Tarea pendiente.
Recopila cada línea de los datos siguientes en la que aparezca la palabra "thực". Distingue entre mayúsculas y minúsculas.
-- -- --
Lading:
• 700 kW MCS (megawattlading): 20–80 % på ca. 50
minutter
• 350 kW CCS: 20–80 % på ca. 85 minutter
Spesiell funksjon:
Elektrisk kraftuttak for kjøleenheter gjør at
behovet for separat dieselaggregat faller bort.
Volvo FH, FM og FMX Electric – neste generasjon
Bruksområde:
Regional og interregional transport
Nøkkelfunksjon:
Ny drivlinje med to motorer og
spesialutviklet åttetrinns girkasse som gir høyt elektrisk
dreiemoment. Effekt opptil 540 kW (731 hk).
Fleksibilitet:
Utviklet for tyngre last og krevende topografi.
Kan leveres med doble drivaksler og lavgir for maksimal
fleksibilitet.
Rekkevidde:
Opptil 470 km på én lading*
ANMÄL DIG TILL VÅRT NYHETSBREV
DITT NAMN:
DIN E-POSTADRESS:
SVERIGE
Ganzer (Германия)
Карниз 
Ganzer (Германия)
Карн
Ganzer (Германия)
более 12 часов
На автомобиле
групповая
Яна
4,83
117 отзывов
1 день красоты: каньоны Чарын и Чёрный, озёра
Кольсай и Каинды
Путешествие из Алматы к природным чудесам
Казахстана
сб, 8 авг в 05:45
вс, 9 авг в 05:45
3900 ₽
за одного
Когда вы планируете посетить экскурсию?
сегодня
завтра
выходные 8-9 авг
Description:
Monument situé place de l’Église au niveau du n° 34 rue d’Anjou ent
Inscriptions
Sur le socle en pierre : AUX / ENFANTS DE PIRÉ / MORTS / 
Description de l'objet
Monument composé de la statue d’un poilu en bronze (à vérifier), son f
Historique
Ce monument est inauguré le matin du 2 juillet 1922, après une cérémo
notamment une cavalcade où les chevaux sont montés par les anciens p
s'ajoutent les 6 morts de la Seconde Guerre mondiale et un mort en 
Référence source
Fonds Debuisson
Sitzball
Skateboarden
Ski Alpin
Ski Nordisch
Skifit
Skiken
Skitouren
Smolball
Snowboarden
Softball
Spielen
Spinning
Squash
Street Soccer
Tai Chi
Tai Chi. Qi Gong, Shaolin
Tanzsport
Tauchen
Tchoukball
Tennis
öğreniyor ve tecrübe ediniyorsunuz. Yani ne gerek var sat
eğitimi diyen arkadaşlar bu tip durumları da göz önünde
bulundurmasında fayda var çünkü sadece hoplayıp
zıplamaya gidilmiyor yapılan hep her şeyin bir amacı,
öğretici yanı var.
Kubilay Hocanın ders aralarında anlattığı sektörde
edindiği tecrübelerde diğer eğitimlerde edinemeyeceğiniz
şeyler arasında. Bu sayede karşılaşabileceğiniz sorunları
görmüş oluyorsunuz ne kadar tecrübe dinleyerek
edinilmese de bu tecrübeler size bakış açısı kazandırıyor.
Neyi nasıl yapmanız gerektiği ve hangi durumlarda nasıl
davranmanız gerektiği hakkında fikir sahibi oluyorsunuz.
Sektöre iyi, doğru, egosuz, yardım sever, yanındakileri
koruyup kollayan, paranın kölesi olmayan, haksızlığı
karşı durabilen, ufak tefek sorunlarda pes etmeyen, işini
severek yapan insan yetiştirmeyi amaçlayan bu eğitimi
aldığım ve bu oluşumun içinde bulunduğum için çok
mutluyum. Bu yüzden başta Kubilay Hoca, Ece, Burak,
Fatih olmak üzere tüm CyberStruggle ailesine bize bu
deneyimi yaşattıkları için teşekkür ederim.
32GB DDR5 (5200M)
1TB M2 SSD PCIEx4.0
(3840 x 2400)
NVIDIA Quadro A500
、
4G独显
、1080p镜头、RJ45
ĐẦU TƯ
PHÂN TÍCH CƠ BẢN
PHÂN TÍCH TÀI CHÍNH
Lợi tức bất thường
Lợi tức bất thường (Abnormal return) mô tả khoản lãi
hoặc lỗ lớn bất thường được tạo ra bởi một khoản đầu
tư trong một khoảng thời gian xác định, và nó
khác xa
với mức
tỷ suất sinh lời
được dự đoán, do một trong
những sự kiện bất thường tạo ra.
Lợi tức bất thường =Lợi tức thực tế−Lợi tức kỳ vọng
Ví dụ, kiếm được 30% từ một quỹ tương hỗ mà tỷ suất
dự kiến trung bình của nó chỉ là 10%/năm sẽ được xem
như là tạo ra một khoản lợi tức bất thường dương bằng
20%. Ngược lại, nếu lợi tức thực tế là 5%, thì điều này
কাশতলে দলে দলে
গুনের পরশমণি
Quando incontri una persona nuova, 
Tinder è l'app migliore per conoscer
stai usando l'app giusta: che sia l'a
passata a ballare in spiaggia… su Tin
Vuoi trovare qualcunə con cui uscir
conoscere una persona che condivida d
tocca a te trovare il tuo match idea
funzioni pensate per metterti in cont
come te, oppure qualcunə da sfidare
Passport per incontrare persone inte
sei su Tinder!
-- -- --
Respuesta a continuación.
Lợi tức bất thường =Lợi tức thực tế−Lợi tức kỳ vọng
20%. Ngược lại, nếu lợi tức thực tế là 5%, thì điều này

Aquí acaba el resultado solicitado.